Eight years old, at a family lunch somewhere she cannot now remember, she picked one up off a plate and ate it, assuming it was a grape. The shock was instant. A young Mancunian palate, raised on grey skies and chips, was not prepared. She has not touched an olive since. The only exception, as she will tell you with a laugh, was during Covid when she needed to test whether she could still taste anything. She could. It was still terrible.
It is a small story. But it tells you something about Vikki: she remembers the specific details, not just the broad impressions. That is exactly the kind of thing that makes a good safari consultant.
A career that built the foundation
Back in Manchester, Vikki built a solid corporate career working with a US multinational. The skills she gathered there, reading clients, understanding what people actually want versus what they say they want, managing complexity across time zones, turned out to be the exact skills needed to run a travel business.
The transition was not instant. Corporate life pays reliably. Running your own thing does not, at least not at first. But the pull of South Africa kept coming back.
"It is hard to explain to someone who has not been here," she says. "You land and something in you relaxes. The scale of it. The light at a certain time of day. It gets under your skin and eventually you stop pretending you are going to leave."
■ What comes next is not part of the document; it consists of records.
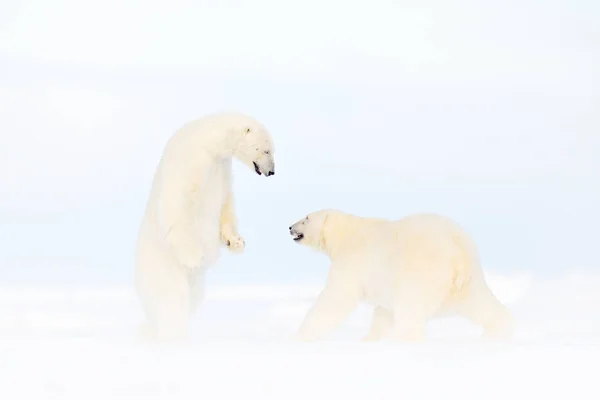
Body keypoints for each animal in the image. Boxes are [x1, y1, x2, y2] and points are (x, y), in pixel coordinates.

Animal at [135, 111, 276, 340]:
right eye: (266, 149)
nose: (272, 171)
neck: (212, 141)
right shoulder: (193, 159)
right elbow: (179, 203)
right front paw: (194, 257)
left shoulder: (222, 167)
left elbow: (225, 201)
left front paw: (236, 241)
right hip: (162, 268)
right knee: (173, 299)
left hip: (196, 284)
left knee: (193, 298)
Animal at [288, 208, 512, 342]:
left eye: (306, 218)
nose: (290, 227)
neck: (346, 234)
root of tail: (458, 249)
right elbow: (383, 311)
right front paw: (370, 339)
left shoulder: (353, 261)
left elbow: (336, 297)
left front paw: (302, 334)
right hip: (469, 279)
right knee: (481, 303)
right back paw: (500, 331)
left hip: (422, 271)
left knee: (411, 311)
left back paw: (406, 340)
What Marula Hill actually is
Vikki co-founded Marula Hill with Sian Loehrer. Both women know the bush. Between them they have stayed at more lodges than most clients will ever visit, and they can tell you, from memory, which camp lit a better fire. That knowledge is not decorative. It is the whole point.
When a client asks whether Singita or Royal Malewane is right for their family, the answer comes from having stayed at both, from knowing which one has a longer drive to the airstrip, from remembering which camp the guides were sharper on a specific morning game drive. That is a different kind of advice than anything an algorithm can offer.
The business is owner-run. Vikki and Sian handle the itineraries personally. There is no call centre.
What we believe about travel
Safari is not a checkbox. That is the central thing Marula Hill was built around.
We have seen clients come back from a generic package and feel vaguely disappointed, not because the lodges were bad, but because nothing was designed around them. The wrong reserve for the time of year. A family with young children booked into a camp that does not allow under-twelves on game drives. A couple who wanted something remote and wild, booked into a lodge better suited to first-timers.
Getting it right requires knowing the client as well as you know the destination. Vikki spent years in corporate environments learning how to read people and understand what they need. That skill moved directly into what we do now.

Why South Africa
People ask Vikki why South Africa specifically, given that the rest of the continent is also extraordinary. Botswana. Tanzania. Zimbabwe. All of them worth every hour of travel.
The honest answer is personal. South Africa is where the thread started for her. At eight years old, eating the wrong thing off a plate, arriving somewhere that felt nothing like home and somehow feeling at ease. The country stayed in her. By the time she moved here, it did not feel like a leap. It felt overdue.
The Greater Kruger, the Sabi Sand, the Waterberg, the Cape, the Drakensberg in winter when the mountains go white. South Africa holds an unreasonable amount in a single country. She has spent years getting to know it properly and is still finding corners she has not seen.
The kind of trips we plan
We work with people across all of it: first-time safari guests who want the full bush experience without getting anything wrong, families who need game viewing and a lodge that will genuinely welcome a seven-year-old, couples marking a significant birthday or anniversary, and returning guests who have been to the big five lodges and are ready for something smaller and harder to find.
If you are thinking about any of it and want to talk through the options, get in touch with us. No pitch, no package. Just a conversation about what you are looking for and whether we can help build it.
South Africa has been surprising Vikki since she was eight years old. She is still not tired of it.